───── Material for this task ─────

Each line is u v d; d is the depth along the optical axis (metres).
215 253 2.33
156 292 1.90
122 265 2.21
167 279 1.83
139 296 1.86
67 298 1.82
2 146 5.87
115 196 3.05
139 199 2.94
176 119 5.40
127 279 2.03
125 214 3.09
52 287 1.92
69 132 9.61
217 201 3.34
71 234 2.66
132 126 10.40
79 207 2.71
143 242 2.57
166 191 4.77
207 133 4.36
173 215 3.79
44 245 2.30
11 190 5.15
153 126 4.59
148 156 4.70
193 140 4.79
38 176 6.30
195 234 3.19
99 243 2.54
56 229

─────

## Task goal
Reproduce, please, every line of the records above without alteration.

## Task solution
Each line is u v d; d is the depth along the optical axis (metres).
215 253 2.33
156 292 1.90
122 265 2.21
167 279 1.83
139 296 1.86
67 298 1.82
2 146 5.87
115 196 3.05
139 199 2.94
176 119 5.40
127 279 2.03
125 214 3.09
52 287 1.92
69 132 9.61
217 201 3.34
71 234 2.66
132 126 10.40
79 207 2.71
143 242 2.57
166 191 4.77
207 133 4.36
173 215 3.79
44 245 2.30
11 190 5.15
153 126 4.59
148 156 4.70
193 140 4.79
38 176 6.30
195 234 3.19
99 243 2.54
56 229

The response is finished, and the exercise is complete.